The central features of such projects and museums include spectacular architecture, world-class collections, intense international speculation, as well as a distinctive Western-orientated approach to both curation and art history. The common perception inherent in this development trend perceives the Arabian Peninsula as tabula rasa in terms of culture and tradition, where any kind of ‘in-house’ museological knowledge is absent.
A new book by Karen Exell challenges such preconceptions.
The result of a 4-year-long study examining museological strategies in the region, it brings to light neglected observations in the field including the emergence of smaller museums and festivals and performances reflecting aspects of local culture. Less well-known to the international public, yet culturally relevant in the region, these initiatives form components of the ruling class’s general cultural strategy, which should be understood in context by global art circles.
In fact, the region is rich in heritage, but could it be that the Western world has trouble accommodating within its paradigms an art that is both intangible and performative? For this reason, its value is less well-comprehended outside of the Arabian Peninsula. Museological practices do exist in the region, following a well-designed agenda that combines local, regional and international spheres.
Lastly, alongside these public developments, there is a rich world of collection and displaying of material culture in homes and smaller, private museums: also this, a practice hardly known to the outside world.

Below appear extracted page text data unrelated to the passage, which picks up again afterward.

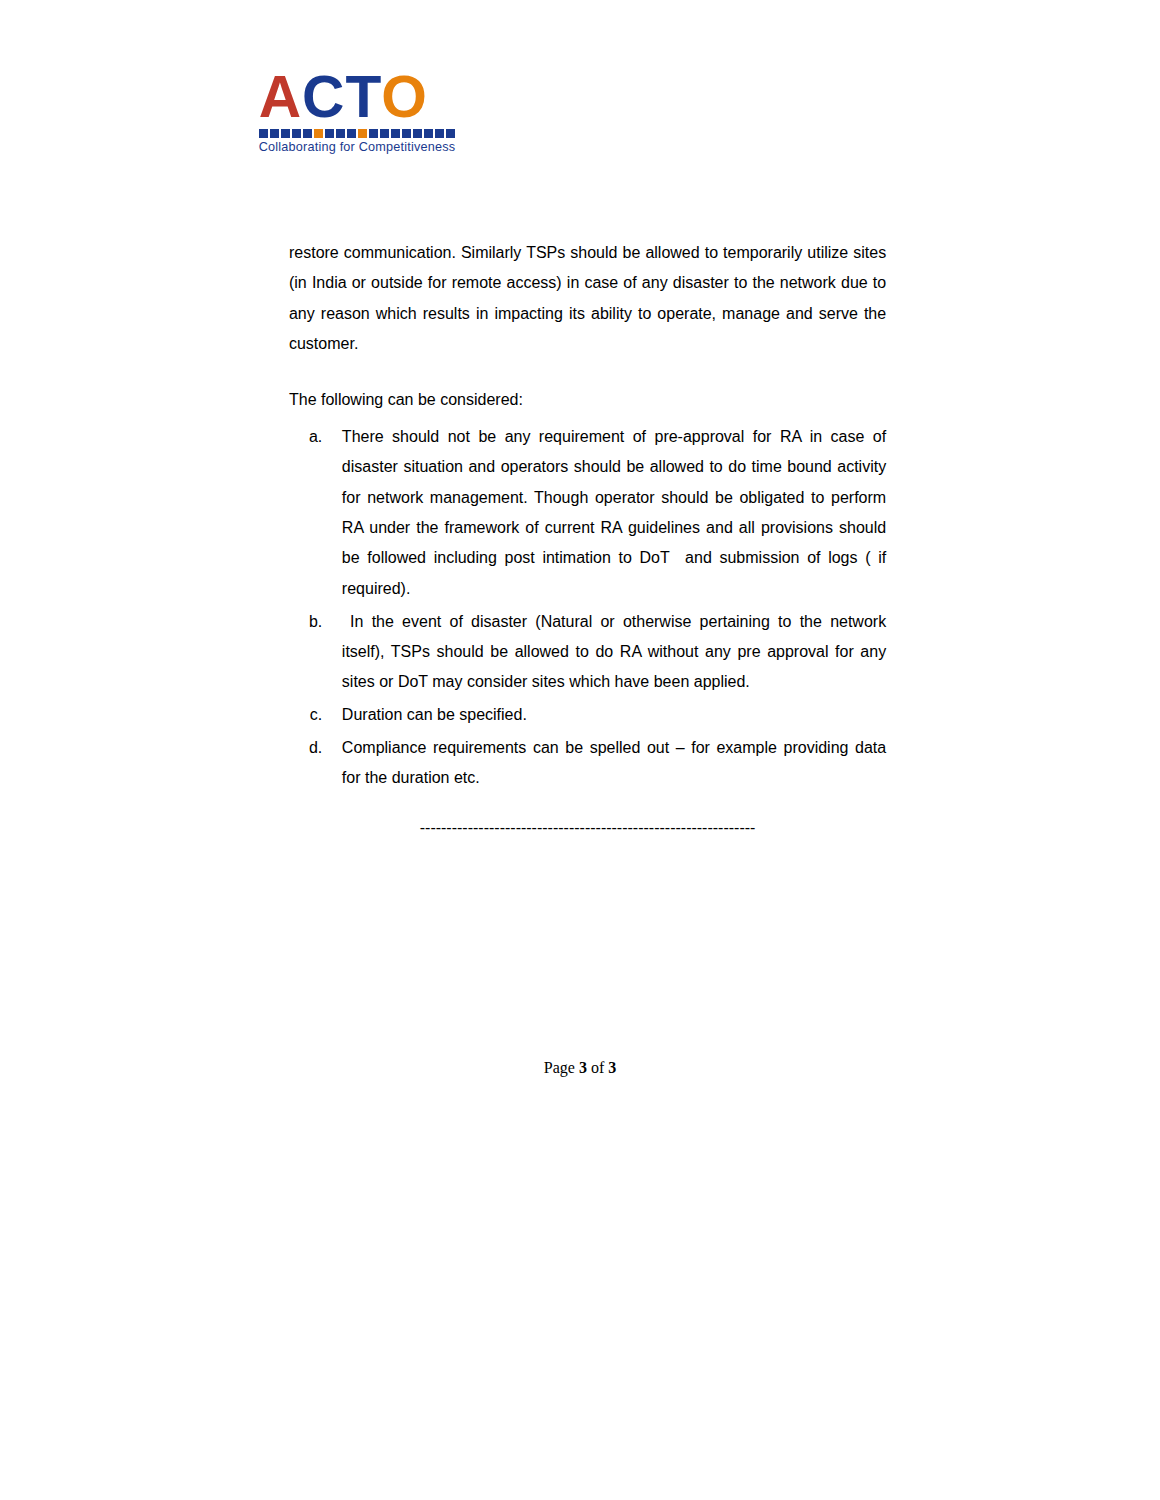ACTO
Collaborating for Competitiveness
restore communication. Similarly TSPs should be allowed to temporarily utilize sites (in India or outside for remote access) in case of any disaster to the network due to any reason which results in impacting its ability to operate, manage and serve the customer.
The following can be considered:
There should not be any requirement of pre-approval for RA in case of disaster situation and operators should be allowed to do time bound activity for network management. Though operator should be obligated to perform RA under the framework of current RA guidelines and all provisions should be followed including post intimation to DoT and submission of logs ( if required).
In the event of disaster (Natural or otherwise pertaining to the network itself), TSPs should be allowed to do RA without any pre approval for any sites or DoT may consider sites which have been applied.
Duration can be specified.
Compliance requirements can be spelled out – for example providing data for the duration etc.
---------------------------------------------------------------
Page 3 of 3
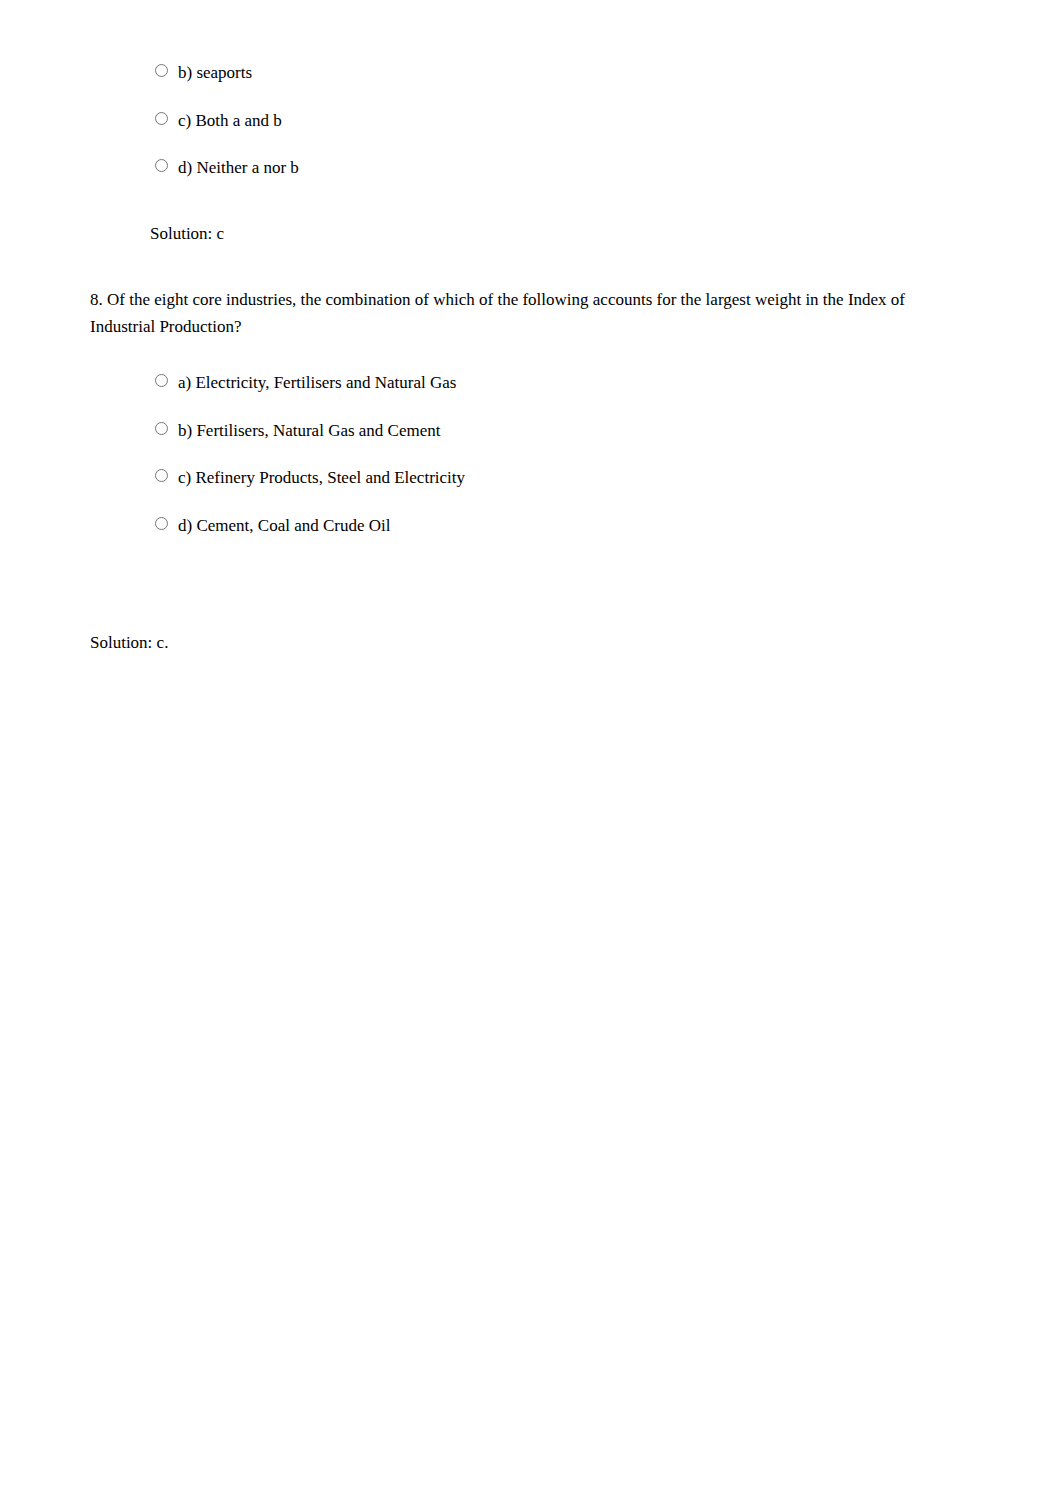b) seaports
c) Both a and b
d) Neither a nor b
Solution: c
8. Of the eight core industries, the combination of which of the following accounts for the largest weight in the Index of Industrial Production?
a) Electricity, Fertilisers and Natural Gas
b) Fertilisers, Natural Gas and Cement
c) Refinery Products, Steel and Electricity
d) Cement, Coal and Crude Oil
Solution: c.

According to Karen Exell, global and international collections are only one aspect of a much more complex cultural heritage in practice being deployed by the ruling families. A twofold political agenda aims at retaining cultural and traditional identity while balancing it with aspects of a more secular modernity, thus promoting both large-scale and internationally relevant museums and locally significant cultural events.
The central thesis of the book is that international and local cultural productions in the sphere of museums exist simultaneously and each is a product of the regional engagement with globalization processes with each articulating aspects of the regional contemporary identity.
The book is probably the first one presenting a coherent overview of the landscape of museums and heritage projects in the Peninsula, while providing a critical evaluation on the nature of contemporary museum and culture-related projects.
Modernity & the Museum in the Arabian Peninsula
By Karen Exell
Routledge
Publication date: March 2016
ISBN: 9780415744911
Paperback, 230 pages
£ 29.99
The skyline of Doha, Qatar, from the Museum of Islamic Art.